If a row is deleted from the production table, it will also be automatically removed from subscribed tables.
production=# DELETE FROM production WHERE id = 2;
DELETE 1
production=# select * from production;
id | first_name | last_name | age | address
----+------------+-----------+-----+----------
1 | Semab1 | Tariq1 | 1 | Address1
3 | Semab3 | Tariq3 | 3 | Address3
4 | Semab4 | Tariq4 | 4 | Address4
5 | Semab5 | Tariq5 | 5 | Address5
(4 rows)
standby1=# select * from production;
id | first_name | address
----+------------+----------
1 | Semab1 | Address1
3 | Semab3 | Address3
4 | Semab4 | Address4
5 | Semab5 | Address5
(4 rows)
standby2=# select * from production;
id | first_name | address
----+------------+----------
1 | Semab1 | Address1
3 | Semab3 | Address3
4 | Semab4 | Address4
5 | Semab5 | Address5
(4 rows)
Likewise, for inserts and deletions, updating a row in the original table will also update the corresponding rows in subscribed tables.
FAQ
Is it possible to alter table names in the source and destination servers?

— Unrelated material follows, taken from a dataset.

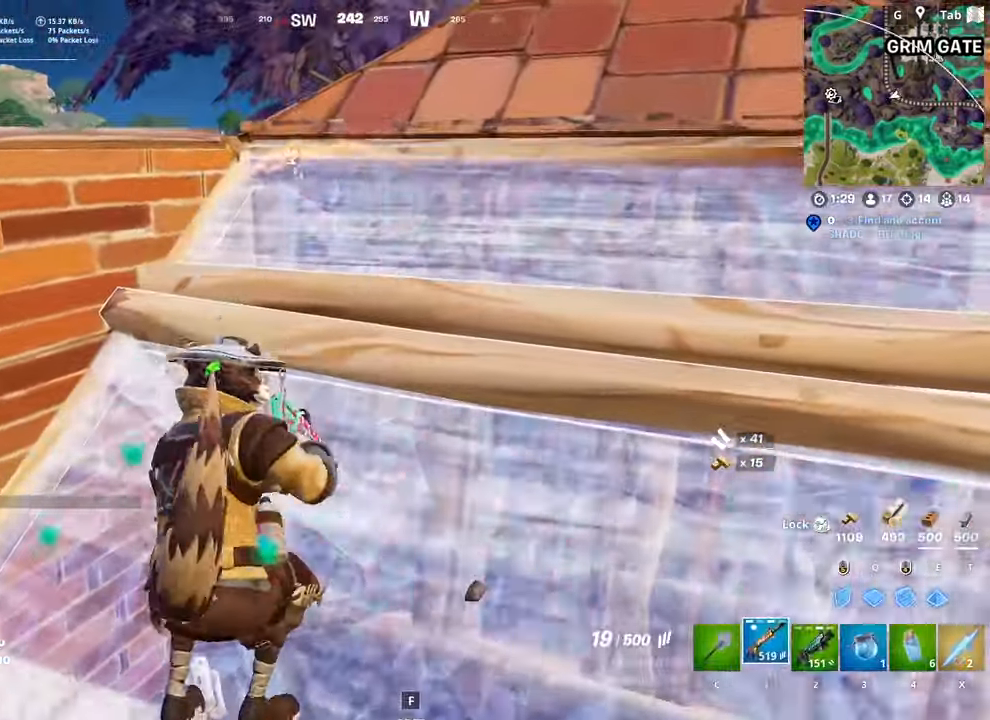
{"keys": ["a", "w"], "mouse": [], "mouse_move": "down-left", "events": [[184, "a", "down"]]}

No, table names cannot be changed within the source and destination servers. Therefore, consistency in table names is necessary for replication.
Is it possible to alter schema names for source and destination servers?
No, schema names cannot be altered. If a production table is created within the public schema, the schema cannot be changed on the destination server.
Is it possible to alter column names within source and destination tables?
No, altering column names is not supported within the source and destination servers.
How to overcome the renaming limitations of selective logical replication?
To overcome these limitations, consider using a custom ETL script. This script can transfer data between servers, adjusting table, schema, and column names as needed. It’s essential to note that this approach falls outside the scope of logical replication and requires execution as a scheduled cron job. Stay tuned for an upcoming blog post detailing this ETL method. Also, you can use Postgres Foreign Data Wrappers(FDW) to overcome these issues
Is it possible to update the subscriber table directly?
Directly updating a subscriber table in PostgreSQL is possible but not recommended because it bypasses the replication mechanism, risking data inconsistency and violating the integrity of the replication process.